The Watcher stood there, the red rage slowly building in his eyes. He closed the phone and walked forward slowly to join the line of travelers awaiting a taxi.
38
Hotel Esper, Williamsburg
‘I want to know who owns that property in New Jersey,’ I said. We were in the hotel room; Leonie sitting at the table, me standing at the window, looking down toward the Ming building’s boarded windows.
She opened her laptop. ‘It would help if we had an address. It’s out in the middle of nowhere.’
‘It was marked as River Run Road. See you if you can find a county property map. Or find it on Google Maps.’
She tapped, and hummed under her breath. Leonie on a computer reminded me of my wife Lucy. My ex-wife. Lucy was very clever with computers, too. I stared out at the night and let her work. She tapped, found maps, compared them with the route we’d driven.

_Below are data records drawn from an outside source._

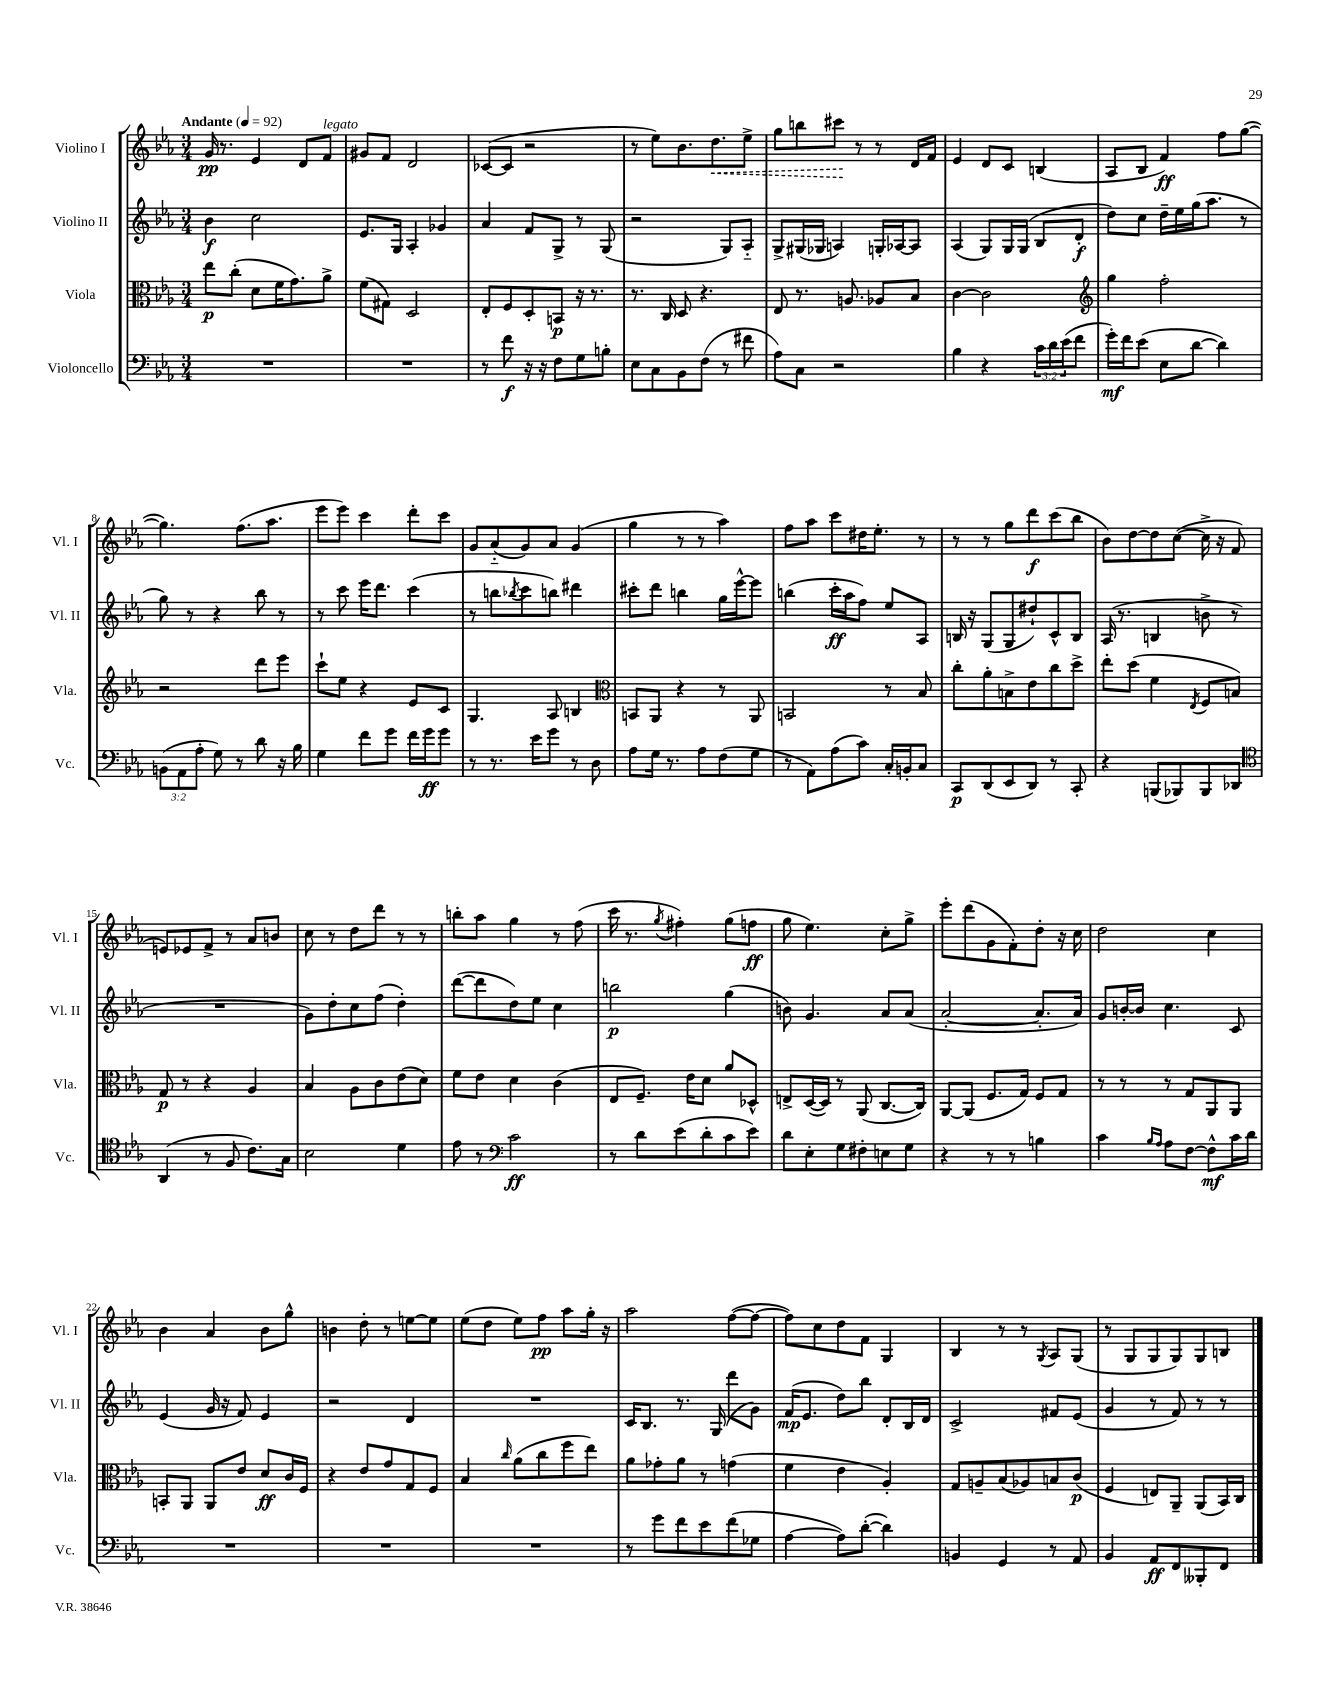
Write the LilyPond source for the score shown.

<<
\new StaffGroup <<
\new Staff = "s0" \with { instrumentName = "Violino I" shortInstrumentName = "Vl. I" } {
    \clef treble \key ees \major \numericTimeSignature \time 3/4 \tempo "Andante" 4 = 92
    g'16\pp r8. ees'4 d'8 f'8^\markup { \italic "legato" } |
    gis'8 f'8 d'2 |
    ces'8~( ces'8 r2 |
    r8 ees''8) bes'8. \once \override Hairpin.style = #'dashed-line d''8.\< ees''8-> |
    g''8 b''8 cis'''8\! r8 r8 d'16 f'16 |
    ees'4 d'8 c'8 b4( |
    aes8 bes8 f'4\ff) f''8 g''8~( |
    g''4.) f''8.( aes''8. |
    ees'''8 ees'''8) c'''4 d'''8-. c'''8 |
    g'8 aes'8-_( g'8) aes'8 g'4( |
    g''4 r8 r8 aes''4) |
    f''8 aes''8 c'''8 dis''16 ees''8.-. r8 |
    r8 r8 g''8 d'''8\f c'''8( bes''8 |
    bes'8) d''8~ d''8 c''8~( c''16-> r16 f'8 |
    e'8) ees'8 f'8-> r8 aes'8 b'8 |
    c''8 r8 d''8 d'''8 r8 r8 |
    b''8-. aes''8 g''4 r8 f''8( |
    c'''16 r8. \acciaccatura { g''8 } fis''4-.) g''8( f''8\ff |
    g''8 ees''4.) c''8-. g''8-> |
    ees'''8-. d'''8( g'8 f'8-.) d''8-. r16 c''16 |
    d''2 c''4 |
    bes'4 aes'4 bes'8 g''8-^ |
    b'4 d''8-. r8 e''8~ e''8 |
    ees''8( d''8 ees''8) f''8\pp aes''8 g''16-. r16 |
    aes''2 f''8~( f''8~ |
    f''8) c''8 d''8 f'8 g4 |
    bes4 r8 r8 \acciaccatura { g8 } aes8 g8( |
    r8 g8 g8 g8) g8 b8 \bar "|." |
}
\new Staff = "s1" \with { instrumentName = "Violino II" shortInstrumentName = "Vl. II" } {
    \clef treble \key ees \major \numericTimeSignature \time 3/4
    bes'4\f c''2 |
    ees'8. g16 aes4-. ges'4 |
    aes'4 f'8 g8-> r8 g8( |
    r2 g8) aes8-_ |
    g8-> gis16( ges16 a4) g16-. aes16~ aes8 |
    aes4( g8) g16 g16( bes8 d'8-.\f |
    d''8) c''8 d''16-- ees''16 g''16( aes''8. r8 |
    g''8) r8 r4 bes''8 r8 |
    r8 c'''8 ees'''16 d'''8. c'''4( |
    r8 b''8 \acciaccatura { bes''8 } c'''8 b''8) dis'''4 |
    cis'''8-. d'''8 b''4 g''16 ees'''16~-^ ees'''8 |
    b''4( c'''16-.\ff aes''16 f''8) ees''8 aes8 |
    b16 r16 g8( g8 dis''8-!) c'8-^ b8 |
    aes16( r8. b4 b'8-> r8 |
    R2. |
    g'8) d''8-. c''8 f''8( d''4-.) |
    d'''8~( d'''8 d''8) ees''8 c''4 |
    b''2\p g''4( |
    b'8) g'4. aes'8 aes'8( |
    aes'2~-. aes'8.-. aes'16) |
    g'8 b'16~-. b'16 c''4. c'8 |
    ees'4( g'16 r16 f'8) ees'4 |
    r2 d'4 |
    R2. |
    c'16 bes8. r8. g16( d'''8 g'8) |
    f'16\mp( ees'8. d''8) bes''8 d'8-. bes16 d'16 |
    c'2-> fis'8 ees'8( |
    g'4 r8 f'8) r8 r8 \bar "|." |
}
\new Staff = "s2" \with { instrumentName = "Viola" shortInstrumentName = "Vla." } {
    \clef alto \key ees \major \numericTimeSignature \time 3/4
    ees''8\p c''8-.( d'8 f'16 g'8.) aes'8-> |
    f'8( gis8) d2 |
    ees8-. f8 d8-. b,8\p r16 r8. |
    r8. c16 d8 r4. |
    ees8 r8. a8. aes8 bes8 |
    c'4~ c'2 |
    \clef treble g''4 f''2-. |
    r2 d'''8 ees'''8 |
    c'''8-! ees''8 r4 ees'8 c'8 |
    g4. aes8 b4 |
    \clef alto b,8 aes,8 r4 r8 aes,8 |
    b,2 r8 bes8 |
    c''8-. aes'8-. b8-> ees'8 c''8 d''8-> |
    ees''8-. d''8( f'4 \acciaccatura { ees8 } f8 b8) |
    g8\p r8 r4 aes4 |
    bes4 aes8 c'8 ees'8( d'8) |
    f'8 ees'8 d'4 c'4( |
    ees8 f8.--) ees'16 d'8 aes'8 des8-^ |
    e8-> d16~( d16) r8 aes,8( c8.~ c16) |
    aes,8~ aes,8( f8. g16) f8 g8 |
    r8 r8 r8 g8 aes,8 aes,8 |
    b,8-. aes,8 aes,8 ees'8 d'8\ff c'16 f16 |
    r4 ees'8 g'8 g8 f8 |
    bes4 \grace { c''16 } aes'8( c''8 f''8 ees''8) |
    aes'8 ges'8-. aes'8 r8 g'4( |
    f'4 ees'4 aes4-.) |
    g8 a8-- bes8( aes8) b8 c'8\p( |
    f4 e8) aes,8-- aes,8( bes,16) c16 \bar "|." |
}
\new Staff = "s3" \with { instrumentName = "Violoncello" shortInstrumentName = "Vc." } {
    \clef bass \key ees \major \numericTimeSignature \time 3/4 \override Staff.TupletNumber.text = #tuplet-number::calc-fraction-text
    R2. |
    R2. |
    r8 f'8\f r16 r16 f8 g8 b8-. |
    ees8 c8 bes,8 f8( r8 fis'8 |
    aes8) c8 r2 |
    bes4 r4 \tuplet 3/2 { c'16 d'16 ees'16( } f'8 |
    g'16-.\mf) f'16 ees'8( ees8 d'8~ d'4) |
    \tuplet 3/2 { b,8( aes,8 aes8-. } g8) r8 d'8 r16 bes16 |
    g4 f'8 g'8 f'16 g'16\ff g'8 |
    r8 r8. ees'16 g'8 r8 d8 |
    aes8 g16 r8. aes8 f8( g8 |
    r8 aes,8) aes8( c'8) c16-. b,16-. c8 |
    c,8\p d,8( ees,8 d,8) r8 c,8-. |
    r4 b,,8( bes,,8) bes,,8 des,8 |
    \clef tenor aes,4( r8 f8 c'8.) g16 |
    bes2 d'4 |
    ees'8 r8 \clef bass c'2\ff |
    r8 d'8 ees'8( d'8-. c'8 ees'8) |
    d'8 ees8-. g8 fis8-. e8 g8 |
    r4 r8 r8 b4 |
    c'4 \grace { bes16 aes16 } aes8 f8~ f8-^\mf c'16 d'16 |
    R2. |
    R2. |
    R2. |
    r8 g'8 f'8 ees'8 f'8( ges8 |
    aes4~ aes8) d'8~-.( d'4) |
    b,4 g,4 r8 aes,8 |
    bes,4 aes,8\ff f,8 beses,,8-. f,8 \bar "|." |
}
>>
>>
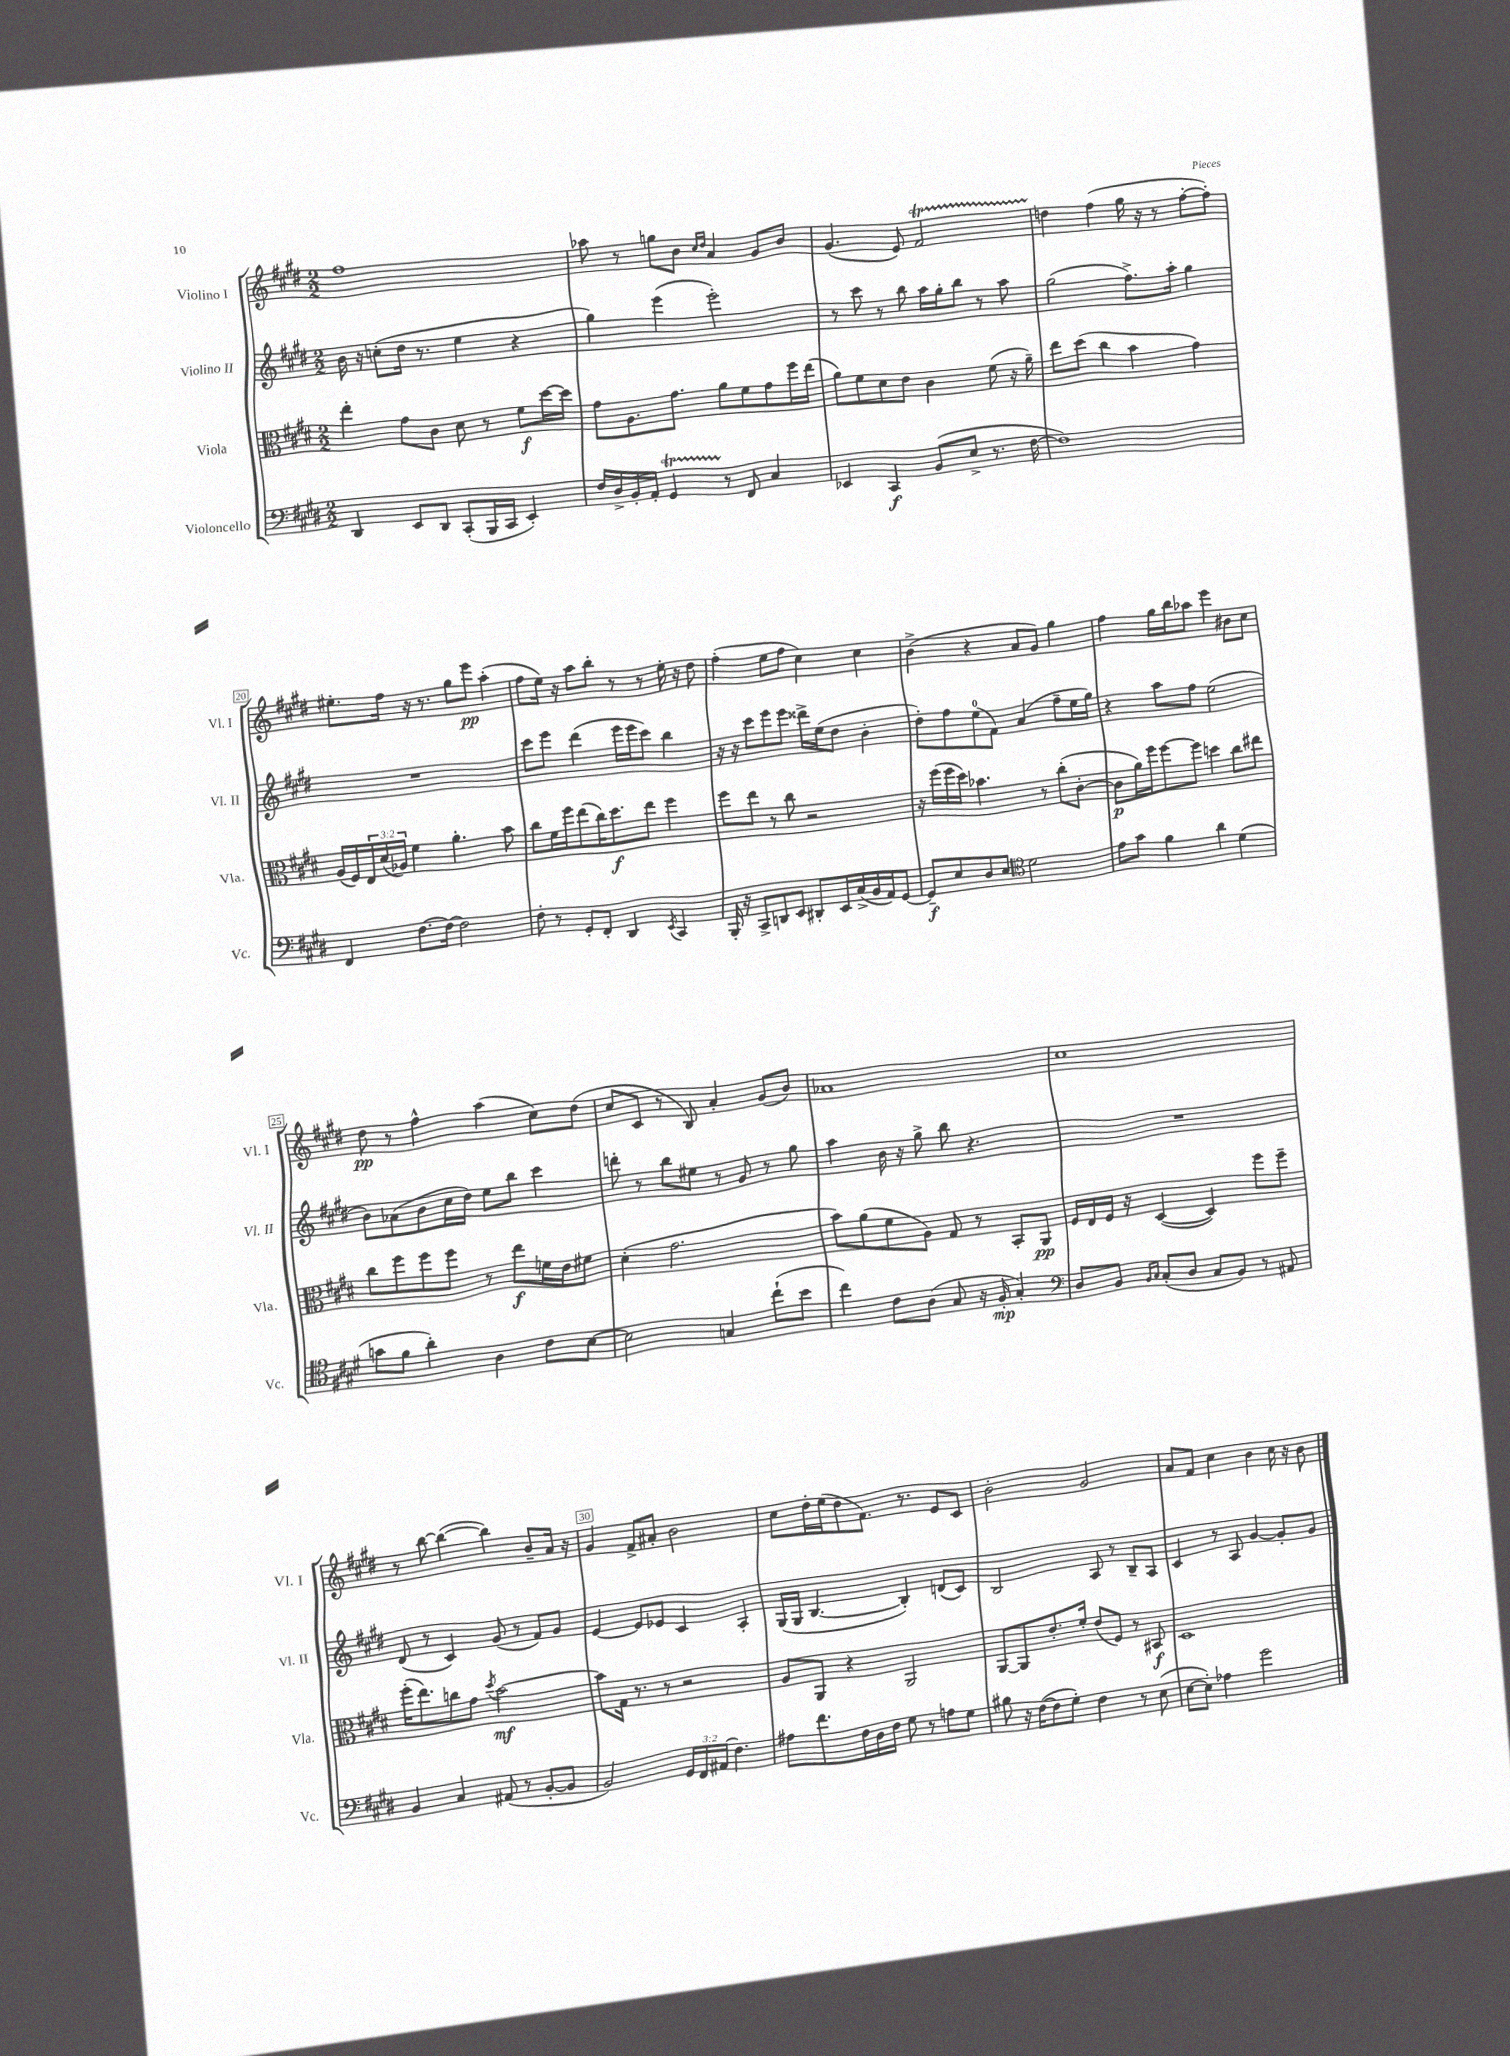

‘The property is owned by Associated Languages School.’
‘A language school?’ No wonder it was derelict. Didn’t most people learn foreign languages these days through software programs? And it was out in the boonies. ‘Maybe it’s supposed to be an immersion program?’
I watched her fingers fly across the keyboard; she nibbled her lip in thought. ‘They have a very basic website.’
‘Where are they headquartered?’
‘New York. They have immersion programs in rural New York, Florida and Oregon that they offer. But it says their next three sessions are full.’
‘Maybe the driver knew that the house was unoccupied.’
‘Yes. Maybe he drove students out there before and knew it was shuttered now.’
But it didn’t quite ring true. ‘Would it be shuttered if business was booming?’
I picked up my phone, sat down on the bed and called them. ‘You have reached the offices of Associated Languages School. We offer instruction and translation services in’ – and then the recording went into a tiresome listing of every major language spoken on four continents. I considered hanging up the phone. Maybe that’s what they wanted me to do. Finally, I was invited to leave a message. I hung up.